States debate holding back 3rd graders
More than a dozen have retention policies based on standardized reading requirements.
States are grappling with whether to hold back students who do not meet third-grade reading requirements, as they respond to learning loss stemming from the pandemic.
The dilemma, voiced in debates across the country, is whether the stigma of being held back is outweighed by the benefits of mastering a particular skill before advancing.
Arkansas Gov. Sarah Huckabee Sanders (R) recently signed into law a so-called retention policy, joining more than a dozen other states including Florida, Georgia, Texas and Wisconsin in holding back third-graders who don’t meet reading standards.
Elsewhere, Nevada‘s new Republican governor wants to restore his state’s policy, Michigan’s governor wants to abandon her state’s, and Tennessee is wrestling with whether to change its new law before it goes into effect this year.
Casey Taylor, policy director for ExcelinEd, a nonprofit chaired by former Florida Gov. Jeb Bush, said a retention policy coupled with other programs helps kids catch up. She said opponents focus only on forcing children to repeat a grade and not on other components of laws such as Arkansas’s, which provides aid for families to pay for tutoring and deploys 120 literacy coaches around the state.
“We see them as prevention and intervention laws that help provide the critical skills that kids need before they move on,” she said.
Groups including the National Council of Teachers of English oppose retention policies because, they argue, forcing students to repeat a grade does more harm than good.
In a resolution published in 2015, the group states that retention policies “disproportionately and negatively impact children of color, impoverished children, English Language Learners, and special needs students,” and that they are “strongly correlated with behavior problems and increased drop-out rates.”
“Retaining students who have not met proficiency levels with the intent of repeating instruction is punitive, socially inappropriate, and educationally ineffective,” the group stated.
There is a focus on third-graders because it is seen as a pivotal transition period in which students are shifting from learning to read into a mode of reading to learn, according to Harvard University researcher Martin West.
Bush pioneered the retention and intervention law model, and other states have viewed Florida as a success story. In 2022, the most recent year with data available, Florida’s fourth-graders scored higher on National Assessment of Educational Progress reading tests than almost any other fourth-graders in the country.
While support for such practices doesn’t neatly fall along party lines, Republicans have been more likely to embrace the approach. In Nevada, newly elected Gov. Joe Lombardo (R) wants to bring back a retention policy after the state repealed its requirement in 2019, he said in his state of the state speech.
In Michigan, the legislature recently passed a bill to repeal the retention section of the state’s 2016 education law after the number of third-graders who failed the state’s standardized reading test surged. The measure is awaiting Gov. Gretchen Whitmer’s (D) signature. Retention opponents argued that the policy punishes kids for falling behind and that minorities were in recent years far more likely to be held back.
Tennessee, which enacted its retention law in 2021, is weighing whether to modify its law to give third-graders who scored just below the cutoff a better chance at advancing by requiring officials to consider the results from a second state-approved test.

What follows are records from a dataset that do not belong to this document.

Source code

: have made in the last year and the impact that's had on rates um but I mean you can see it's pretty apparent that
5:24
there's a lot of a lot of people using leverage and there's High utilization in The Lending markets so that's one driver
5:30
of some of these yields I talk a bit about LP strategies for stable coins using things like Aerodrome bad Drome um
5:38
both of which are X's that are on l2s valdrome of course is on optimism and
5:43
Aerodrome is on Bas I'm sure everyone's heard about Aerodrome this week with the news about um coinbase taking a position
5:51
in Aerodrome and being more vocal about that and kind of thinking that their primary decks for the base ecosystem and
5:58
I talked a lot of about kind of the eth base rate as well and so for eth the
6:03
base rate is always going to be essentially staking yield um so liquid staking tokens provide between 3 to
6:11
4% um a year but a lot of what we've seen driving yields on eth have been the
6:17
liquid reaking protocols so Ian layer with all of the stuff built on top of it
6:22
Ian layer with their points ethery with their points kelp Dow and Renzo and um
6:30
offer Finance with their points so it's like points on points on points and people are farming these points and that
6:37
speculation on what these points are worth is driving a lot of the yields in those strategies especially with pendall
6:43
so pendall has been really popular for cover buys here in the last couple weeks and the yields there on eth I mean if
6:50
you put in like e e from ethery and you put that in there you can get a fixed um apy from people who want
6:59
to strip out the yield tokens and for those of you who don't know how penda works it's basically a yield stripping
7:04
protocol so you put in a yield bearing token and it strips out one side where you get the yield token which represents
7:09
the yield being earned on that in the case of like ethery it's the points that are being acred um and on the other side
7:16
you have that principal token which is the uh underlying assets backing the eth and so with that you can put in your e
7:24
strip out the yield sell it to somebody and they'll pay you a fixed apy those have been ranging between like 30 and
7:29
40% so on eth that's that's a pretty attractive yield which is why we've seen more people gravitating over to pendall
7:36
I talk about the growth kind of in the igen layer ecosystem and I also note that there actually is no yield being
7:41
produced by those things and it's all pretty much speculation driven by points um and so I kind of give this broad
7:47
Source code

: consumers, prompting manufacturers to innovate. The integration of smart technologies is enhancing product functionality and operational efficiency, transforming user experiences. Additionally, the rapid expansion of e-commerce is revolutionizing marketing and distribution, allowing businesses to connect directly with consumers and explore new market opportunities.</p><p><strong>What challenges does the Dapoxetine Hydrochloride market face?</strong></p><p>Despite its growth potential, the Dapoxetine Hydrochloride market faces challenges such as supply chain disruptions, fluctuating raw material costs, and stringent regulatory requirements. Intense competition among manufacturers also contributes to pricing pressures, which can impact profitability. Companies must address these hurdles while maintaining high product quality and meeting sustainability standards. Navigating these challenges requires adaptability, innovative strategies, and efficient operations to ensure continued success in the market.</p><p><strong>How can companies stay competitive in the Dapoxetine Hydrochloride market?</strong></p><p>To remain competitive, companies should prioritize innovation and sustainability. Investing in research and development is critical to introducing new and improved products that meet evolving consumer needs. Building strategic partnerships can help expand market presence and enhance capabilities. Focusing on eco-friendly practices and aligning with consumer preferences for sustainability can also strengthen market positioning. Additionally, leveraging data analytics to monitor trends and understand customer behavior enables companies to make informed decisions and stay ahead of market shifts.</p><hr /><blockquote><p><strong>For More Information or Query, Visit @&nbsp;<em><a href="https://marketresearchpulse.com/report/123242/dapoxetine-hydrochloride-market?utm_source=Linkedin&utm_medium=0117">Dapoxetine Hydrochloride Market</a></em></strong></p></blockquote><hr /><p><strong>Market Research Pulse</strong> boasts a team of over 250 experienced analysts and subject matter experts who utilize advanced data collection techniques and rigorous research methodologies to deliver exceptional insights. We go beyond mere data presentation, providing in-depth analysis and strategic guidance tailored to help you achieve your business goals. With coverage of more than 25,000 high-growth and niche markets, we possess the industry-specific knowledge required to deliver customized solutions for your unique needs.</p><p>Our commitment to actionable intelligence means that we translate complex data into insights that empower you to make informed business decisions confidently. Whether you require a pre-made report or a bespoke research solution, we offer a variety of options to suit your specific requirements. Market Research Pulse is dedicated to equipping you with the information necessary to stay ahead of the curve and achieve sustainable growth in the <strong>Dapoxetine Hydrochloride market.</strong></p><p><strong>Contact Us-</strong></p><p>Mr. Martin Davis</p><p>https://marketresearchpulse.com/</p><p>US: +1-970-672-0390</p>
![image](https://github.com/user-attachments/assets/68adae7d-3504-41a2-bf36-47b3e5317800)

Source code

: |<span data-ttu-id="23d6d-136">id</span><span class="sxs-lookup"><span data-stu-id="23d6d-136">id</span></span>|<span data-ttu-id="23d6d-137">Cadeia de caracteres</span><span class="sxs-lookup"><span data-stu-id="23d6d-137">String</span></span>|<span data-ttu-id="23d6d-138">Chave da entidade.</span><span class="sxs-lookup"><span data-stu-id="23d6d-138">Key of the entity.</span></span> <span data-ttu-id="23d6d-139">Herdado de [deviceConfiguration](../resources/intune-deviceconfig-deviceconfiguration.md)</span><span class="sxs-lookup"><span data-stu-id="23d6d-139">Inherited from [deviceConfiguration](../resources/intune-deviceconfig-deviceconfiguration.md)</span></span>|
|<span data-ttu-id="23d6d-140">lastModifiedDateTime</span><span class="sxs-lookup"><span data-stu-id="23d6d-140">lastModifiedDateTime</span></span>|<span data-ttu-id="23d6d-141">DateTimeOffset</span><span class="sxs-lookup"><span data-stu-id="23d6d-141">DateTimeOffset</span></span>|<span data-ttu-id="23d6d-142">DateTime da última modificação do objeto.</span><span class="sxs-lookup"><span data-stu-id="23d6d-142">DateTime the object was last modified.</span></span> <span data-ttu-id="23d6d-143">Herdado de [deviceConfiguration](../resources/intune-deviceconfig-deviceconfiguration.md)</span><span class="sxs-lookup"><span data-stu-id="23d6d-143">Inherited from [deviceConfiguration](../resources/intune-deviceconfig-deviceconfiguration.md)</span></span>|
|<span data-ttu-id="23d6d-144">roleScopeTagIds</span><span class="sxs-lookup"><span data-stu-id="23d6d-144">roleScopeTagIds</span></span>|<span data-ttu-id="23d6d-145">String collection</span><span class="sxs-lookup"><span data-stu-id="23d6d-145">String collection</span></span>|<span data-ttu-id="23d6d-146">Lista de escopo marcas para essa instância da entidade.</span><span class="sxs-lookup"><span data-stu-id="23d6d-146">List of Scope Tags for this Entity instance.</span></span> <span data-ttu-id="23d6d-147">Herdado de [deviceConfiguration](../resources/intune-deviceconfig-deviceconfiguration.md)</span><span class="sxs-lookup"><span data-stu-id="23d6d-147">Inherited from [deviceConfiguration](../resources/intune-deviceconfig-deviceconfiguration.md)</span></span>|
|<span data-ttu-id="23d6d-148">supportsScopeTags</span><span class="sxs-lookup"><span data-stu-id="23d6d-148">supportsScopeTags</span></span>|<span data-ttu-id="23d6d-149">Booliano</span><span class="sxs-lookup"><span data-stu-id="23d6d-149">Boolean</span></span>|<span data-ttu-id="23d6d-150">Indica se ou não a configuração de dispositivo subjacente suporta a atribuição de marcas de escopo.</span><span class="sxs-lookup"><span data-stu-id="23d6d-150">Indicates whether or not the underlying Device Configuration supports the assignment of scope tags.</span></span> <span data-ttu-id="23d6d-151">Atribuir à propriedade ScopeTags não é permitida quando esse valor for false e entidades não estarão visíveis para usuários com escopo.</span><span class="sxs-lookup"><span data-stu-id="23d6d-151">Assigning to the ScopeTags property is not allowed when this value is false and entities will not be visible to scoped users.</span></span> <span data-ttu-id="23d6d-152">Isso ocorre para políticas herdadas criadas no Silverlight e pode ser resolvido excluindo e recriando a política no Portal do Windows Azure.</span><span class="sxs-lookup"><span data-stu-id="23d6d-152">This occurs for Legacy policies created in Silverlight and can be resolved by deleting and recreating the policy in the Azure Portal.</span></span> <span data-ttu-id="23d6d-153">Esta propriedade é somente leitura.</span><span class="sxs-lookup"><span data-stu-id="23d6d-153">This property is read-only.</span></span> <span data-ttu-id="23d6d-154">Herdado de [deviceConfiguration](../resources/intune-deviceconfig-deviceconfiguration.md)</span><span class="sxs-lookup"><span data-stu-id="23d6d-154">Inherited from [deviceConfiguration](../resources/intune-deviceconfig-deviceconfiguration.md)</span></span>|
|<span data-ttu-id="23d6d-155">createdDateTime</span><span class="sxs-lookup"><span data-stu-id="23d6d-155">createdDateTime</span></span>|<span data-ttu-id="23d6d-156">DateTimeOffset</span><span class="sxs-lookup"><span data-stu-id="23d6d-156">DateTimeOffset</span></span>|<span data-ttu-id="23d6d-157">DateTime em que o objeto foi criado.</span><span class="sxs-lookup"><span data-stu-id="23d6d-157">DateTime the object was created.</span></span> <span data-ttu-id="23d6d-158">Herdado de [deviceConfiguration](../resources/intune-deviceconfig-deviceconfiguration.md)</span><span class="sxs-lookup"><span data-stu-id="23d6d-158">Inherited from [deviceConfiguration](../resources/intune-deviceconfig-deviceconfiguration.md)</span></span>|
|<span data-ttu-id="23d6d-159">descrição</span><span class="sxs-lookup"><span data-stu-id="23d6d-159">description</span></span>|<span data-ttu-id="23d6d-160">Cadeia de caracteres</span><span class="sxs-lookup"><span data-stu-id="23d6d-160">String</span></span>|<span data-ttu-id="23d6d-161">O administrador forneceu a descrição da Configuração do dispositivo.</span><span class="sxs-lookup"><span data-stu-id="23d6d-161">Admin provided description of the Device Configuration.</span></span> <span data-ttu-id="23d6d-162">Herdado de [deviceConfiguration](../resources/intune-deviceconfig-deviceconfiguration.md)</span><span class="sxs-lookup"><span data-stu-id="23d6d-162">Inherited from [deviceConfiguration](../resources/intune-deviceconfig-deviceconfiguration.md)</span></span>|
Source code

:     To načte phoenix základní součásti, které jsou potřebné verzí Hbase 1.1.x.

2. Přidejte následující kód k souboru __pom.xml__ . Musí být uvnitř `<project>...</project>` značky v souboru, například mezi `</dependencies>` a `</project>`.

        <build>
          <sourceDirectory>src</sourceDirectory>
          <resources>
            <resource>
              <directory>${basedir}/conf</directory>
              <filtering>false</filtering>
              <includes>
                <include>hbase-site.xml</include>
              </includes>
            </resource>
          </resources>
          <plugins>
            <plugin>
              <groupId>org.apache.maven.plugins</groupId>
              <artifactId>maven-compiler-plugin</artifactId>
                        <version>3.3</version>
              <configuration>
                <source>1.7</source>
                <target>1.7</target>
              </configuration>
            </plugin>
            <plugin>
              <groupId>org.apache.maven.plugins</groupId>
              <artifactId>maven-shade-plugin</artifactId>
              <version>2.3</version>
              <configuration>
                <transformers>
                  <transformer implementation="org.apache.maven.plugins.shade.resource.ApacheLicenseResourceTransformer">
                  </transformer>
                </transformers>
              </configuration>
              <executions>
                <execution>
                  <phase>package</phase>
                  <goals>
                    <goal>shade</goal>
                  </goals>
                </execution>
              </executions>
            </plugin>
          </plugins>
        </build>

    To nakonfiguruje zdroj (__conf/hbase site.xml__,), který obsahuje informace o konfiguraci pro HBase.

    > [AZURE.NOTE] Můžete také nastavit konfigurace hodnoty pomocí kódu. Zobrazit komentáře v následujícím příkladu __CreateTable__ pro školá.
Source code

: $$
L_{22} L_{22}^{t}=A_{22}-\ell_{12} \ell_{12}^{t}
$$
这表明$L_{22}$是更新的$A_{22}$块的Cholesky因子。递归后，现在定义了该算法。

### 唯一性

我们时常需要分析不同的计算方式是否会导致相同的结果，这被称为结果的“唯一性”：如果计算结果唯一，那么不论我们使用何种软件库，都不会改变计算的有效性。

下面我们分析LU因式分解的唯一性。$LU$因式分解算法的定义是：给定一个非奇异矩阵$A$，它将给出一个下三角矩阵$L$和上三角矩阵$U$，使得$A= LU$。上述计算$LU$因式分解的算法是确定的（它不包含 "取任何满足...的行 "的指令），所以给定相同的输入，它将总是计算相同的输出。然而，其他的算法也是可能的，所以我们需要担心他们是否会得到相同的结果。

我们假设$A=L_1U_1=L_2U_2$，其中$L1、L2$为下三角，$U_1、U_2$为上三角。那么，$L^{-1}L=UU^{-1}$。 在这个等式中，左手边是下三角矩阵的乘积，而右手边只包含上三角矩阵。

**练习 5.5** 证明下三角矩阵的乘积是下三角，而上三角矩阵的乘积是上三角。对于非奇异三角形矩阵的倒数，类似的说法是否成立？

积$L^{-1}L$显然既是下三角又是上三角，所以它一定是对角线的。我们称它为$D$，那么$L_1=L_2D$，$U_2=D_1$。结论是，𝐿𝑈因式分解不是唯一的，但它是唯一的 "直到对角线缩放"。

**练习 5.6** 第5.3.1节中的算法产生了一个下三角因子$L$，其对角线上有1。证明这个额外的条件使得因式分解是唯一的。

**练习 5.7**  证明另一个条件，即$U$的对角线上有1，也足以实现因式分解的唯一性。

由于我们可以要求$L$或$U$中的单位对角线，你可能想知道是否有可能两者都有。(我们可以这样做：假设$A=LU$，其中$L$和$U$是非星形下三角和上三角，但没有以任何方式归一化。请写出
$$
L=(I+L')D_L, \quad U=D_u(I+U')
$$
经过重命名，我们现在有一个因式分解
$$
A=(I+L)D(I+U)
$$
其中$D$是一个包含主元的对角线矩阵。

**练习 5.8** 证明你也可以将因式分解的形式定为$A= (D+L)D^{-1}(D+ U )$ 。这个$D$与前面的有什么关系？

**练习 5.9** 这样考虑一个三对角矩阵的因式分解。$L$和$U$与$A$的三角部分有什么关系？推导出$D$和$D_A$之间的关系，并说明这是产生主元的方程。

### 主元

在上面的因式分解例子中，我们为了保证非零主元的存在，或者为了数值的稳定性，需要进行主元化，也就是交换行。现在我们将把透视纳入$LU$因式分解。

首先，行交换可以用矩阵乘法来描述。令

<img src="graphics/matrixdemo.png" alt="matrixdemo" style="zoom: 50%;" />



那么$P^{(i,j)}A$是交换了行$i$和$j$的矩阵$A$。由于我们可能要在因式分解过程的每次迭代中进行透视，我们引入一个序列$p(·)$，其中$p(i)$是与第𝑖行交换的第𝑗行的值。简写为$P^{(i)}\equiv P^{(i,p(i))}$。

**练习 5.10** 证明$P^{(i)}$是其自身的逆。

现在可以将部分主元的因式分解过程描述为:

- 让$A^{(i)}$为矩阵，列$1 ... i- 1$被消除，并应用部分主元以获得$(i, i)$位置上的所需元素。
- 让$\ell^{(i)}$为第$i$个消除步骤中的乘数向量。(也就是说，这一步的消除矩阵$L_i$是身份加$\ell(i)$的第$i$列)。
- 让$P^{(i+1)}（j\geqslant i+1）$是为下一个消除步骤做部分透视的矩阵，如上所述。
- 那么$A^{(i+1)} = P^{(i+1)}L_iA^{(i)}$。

The law is set to go into effect this year, possibly forcing thousands of third-graders to be held back. Only about a third of Tennessee students read at grade-level, according to the Tennessee Department of Education. About 40% are approaching grade-level standards.
At least 15 states currently have retention laws on the books. Taylor encouraged any states considering repealing their retention policies to stay the course, citing relative success in Mississippi.
“We’re looking at it as the opportunity to give kids the critical skills that they need before we let them move forward,” Taylor said. “Framing it and understanding the real intent is critical.”
Michigan has given its seven-year-old law enough time to test its effectiveness, House Education Committee Chair Matt Koleszar (D) said as the chamber passed its repeal earlier this month.
“We’ve seen it in other states and there’s zero data from any other states that suggests retention is the way to go,” Koleszar said. “We’ve got enough data to know it’s not working.”